MD: No indeed, but then it got more interesting. Turnill, who’d lodged a Freedom of Information Request, appealed, and the matter ended up with privacy commissioner Timothy Pilgrim, who’s announced that ten of the eleven emails in fact do not contain death threats, or even threats of harm. And the other one, which is only an account of a conversation that occurred off campus, poses a threat to physical safety that Pilgrim considers not a real chance.

PC-T: Still, consider the precautionary principle. Perhaps the climate scientists lives hadn’t been threatened, but they might be later.

MD: (chuckling) Yes, indeed. As of last week the university was standing by its decision not to release the emails.

PC-T: Freedom FROM information; where would we be without it?

MD: Now let’s stick to the theme of apprehended violence and turn to video or computer games.
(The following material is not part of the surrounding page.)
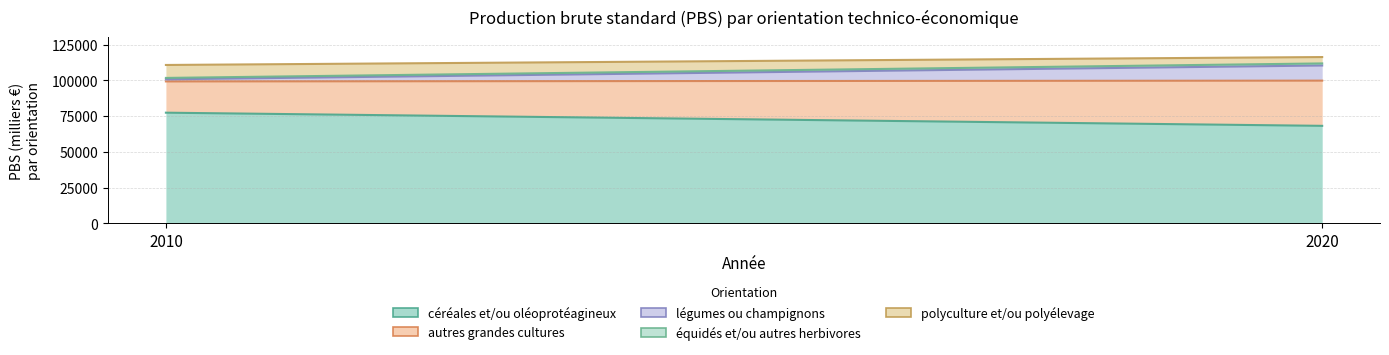

Where is équidés et/ou autres herbivores nearest to the value 1214?

2010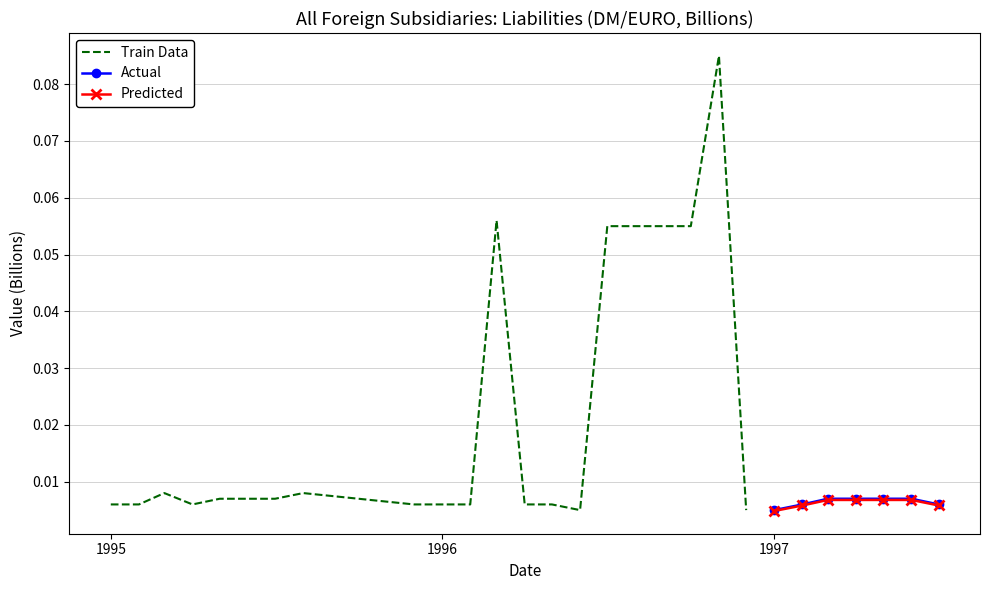

How many interior local peaks (higher than both neighbors) does the data have?

4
Where does the cherry picking come in? Well, the story of the death threats was originally broken by Rosslyn Beeby in the Canberra Times. In an excellent article published today, Beeby explained:

The news report was based on information – including copies of a number of abusive emails – provided by more than 30 scientists in all states and territories. As the reporter who researched and wrote the story, the aim in contacting scientists right across Australia was to determine if the abuse was only being directed at pockets of high-profile scientists. If that had been the case, one could argue being a target for hostile comment is an inevitable downside of being a public figure.

and further

In the case of the 30 or so climate scientists mentioned previously, many received hate emails that were well beyond the pale. And yes, there were specific threats of violence, sexual assault and worse. In the most stomach-churning case, a woman’s children – a toddler and a pre-schooler – were named and threatened. Why wouldn’t she be rattled?

So the idea of ridiculing climate scientists on the basis of an FOI request targeting 11 emails sent to six scientists is, yes, cherry picking. And neglecting to mention that commissioner Pilgrim explained that the emails did “contain insulting and offensive language”, could also be considered cherry picking.

The worst part is that Duffy and Comrie-Thomson seem to care not a jot that scientists  are being abused and threatened – apparently if you’re a climate scientist, that’s what you deserve.

(Graham Readfearn has much more detail on this affair over at his blog).

  1. Michael Simpson permalink

    When you come back from your break, I hope you catch this comment. I think we should avoid using the term “skeptic” for climate change deniers. Scientific skepticism is the noble art of constantly questioning and doubting claims and assertions, and holding the accumulation of evidence as of fundamental importance. The climate change “skeptics” are pseudoskeptics, that is they claim to review evidence, but in fact, no amount of evidence would ever change their minds.

    I was truly skeptical of climate change data, until I reviewed it, and read the writings of real scientists. I reviewed the evidence with an open mind. Climate change deniers basically deny all evidence.

    Anyways, I don’t think we should credit denialists with the “skeptic” honorific. Real skepticism is noble (or at least it attempts to be so).

    • I agree, Michael. I never use the term “skeptic” for those I know are deniers. I did apply the term to Duffy and Comrie-Thomson in this case because I was not completely familiar with their overall stance on climate change. Sure, they sound like deniers to me, but I don’t listen to their program regularly (I find their general political orientation extremely distasteful) so I couldn’t say they are definitely deniers. I suppose I was giving them the benefit of the doubt.